11 novembre Pas férié pour tout le monde

L’Union, 11/11/09

Les jours fériés deviennent-ils des jours comme les autres ? Si l’on regarde l’activité commerciale dans les zones périphériques, la réponse est clairement oui. En centre-ville, les portes closes sont nettement majoritaires.

SE FAIRE couper les cheveux un 11 novembre ? Bien sûr que c’est possible. À condition de se rendre dans une galerie marchande de grande surface. Hier, les parkings de la zone commerciale de Croix-Dampierre n’avaient rien à envier, en terme de remplissage, à celui d’un samedi de début de mois.

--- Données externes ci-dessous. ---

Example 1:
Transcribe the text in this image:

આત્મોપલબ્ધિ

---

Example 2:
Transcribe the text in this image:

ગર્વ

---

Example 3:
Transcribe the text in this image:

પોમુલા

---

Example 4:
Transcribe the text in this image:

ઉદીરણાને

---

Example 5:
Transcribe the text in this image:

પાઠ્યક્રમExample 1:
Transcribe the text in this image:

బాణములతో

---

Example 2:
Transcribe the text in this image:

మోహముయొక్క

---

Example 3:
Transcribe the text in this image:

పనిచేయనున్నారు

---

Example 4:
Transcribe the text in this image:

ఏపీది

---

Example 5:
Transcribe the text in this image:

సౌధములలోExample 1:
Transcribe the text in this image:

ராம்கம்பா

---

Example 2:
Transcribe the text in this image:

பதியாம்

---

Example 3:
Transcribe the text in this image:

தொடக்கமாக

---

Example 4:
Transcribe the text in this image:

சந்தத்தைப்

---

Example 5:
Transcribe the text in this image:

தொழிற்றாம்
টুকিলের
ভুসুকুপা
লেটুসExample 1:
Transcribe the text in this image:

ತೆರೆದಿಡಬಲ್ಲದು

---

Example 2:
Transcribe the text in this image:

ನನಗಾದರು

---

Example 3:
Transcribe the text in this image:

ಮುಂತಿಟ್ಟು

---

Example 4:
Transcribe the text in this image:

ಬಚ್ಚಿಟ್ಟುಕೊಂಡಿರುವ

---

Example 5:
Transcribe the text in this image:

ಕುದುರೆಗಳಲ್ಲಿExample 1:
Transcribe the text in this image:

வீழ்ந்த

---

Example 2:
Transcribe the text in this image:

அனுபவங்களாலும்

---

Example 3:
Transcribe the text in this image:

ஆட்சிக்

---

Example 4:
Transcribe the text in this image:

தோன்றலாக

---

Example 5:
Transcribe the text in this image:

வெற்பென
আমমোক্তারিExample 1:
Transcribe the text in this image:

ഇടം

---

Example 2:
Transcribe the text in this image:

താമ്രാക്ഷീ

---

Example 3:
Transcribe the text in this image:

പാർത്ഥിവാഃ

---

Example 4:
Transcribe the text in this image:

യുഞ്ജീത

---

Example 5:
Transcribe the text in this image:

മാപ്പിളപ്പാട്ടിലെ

Si tous les commerces du secteur n’étaient pas ouverts, ceux qui avaient choisi de travailler ont fait leur beurre. « Pour moi, pas question de fermer à cette période de l’année, explique Sébastien Dumont, le responsable de King Jouets pour lequel la période de Noël est officiellement lancée depuis le 26 octobre. Cette journée est équivalente à un très bon jour de semaine. »

Même version du côté de la galerie de la grande surface. Là, les boutiques fonctionnent avec l’enseigne de grande distribution et doivent suivre le mouvement. Ce qui leur apporte des satisfactions. Même si, dans le détail, certains affirment qu’à tout prendre il vaudrait mieux n’ouvrir que l’après-midi et fermer plus tard. « Là, nous ouvrons de 10 heures à 18 heures mais par expérience nous savons que les clients vont arriver en fin d’après-midi », souligne Anna Bernard, responsable du magasin Devred.

Au bonheur des clients

Mohamadi Nassur n’est pas de ceux-là. Le jeune homme, qui est venu de Sézanne, profite du jour férié pour faire ses achats et il n’a pas l’intention d’attendre la fermeture du magasin pour se décider. « Je suis venu un peu par hasard car je ne savais pas si c’était ouvert. Je trouve cela très profitable pour moi que les magasins soient ouverts car c’est un jour où je ne fais rien alors qu’en semaine, je n’ai pas trop le temps. »

Si chaque enseigne a ouvert quelque peu en ordre dispersé – à l’exception de celles de la galerie – les clients, eux, semblent s’être adaptés aux horaires. En fait, ils ont surtout sauté sur l’occasion. « Nous ne savions pas si les magasins seraient ouverts, nous avons tenté notre chance », explique ce couple en quête de cadeaux de Noël.

Au centre-ville, en revanche, il n’y avait pas assez de vitrines illuminées pour apporter un peu de lumière au temps triste et gris. Rue de Marne, on se serait cru un dimanche. Toute seule non loin de la GHV, la boutique Mim était la seule à ouvrir en grand ses portes aux clientes. Et avec un réel succès. « C’est un test. L’an dernier, nous n’étions pas ouverts le 11 novembre, explique Carole Jennequin. En fait, nous avons constaté que quand nous ouvrons un jour férié en même temps que les autres commerces, nous faisons environ 300 euros de recette dans l’après-midi. Si nous sommes les seuls, nous multiplions par trois ! »

Du coup, elle ne court pas après une entente des commerçants et savoure une plus grosse part de gâteau ! Pendant que les autres profitent du férié, elle travaille avec le sourire… pour le plus grand plaisir de ses clientes. Un choix qui pourrait bien payer à court comme à long terme.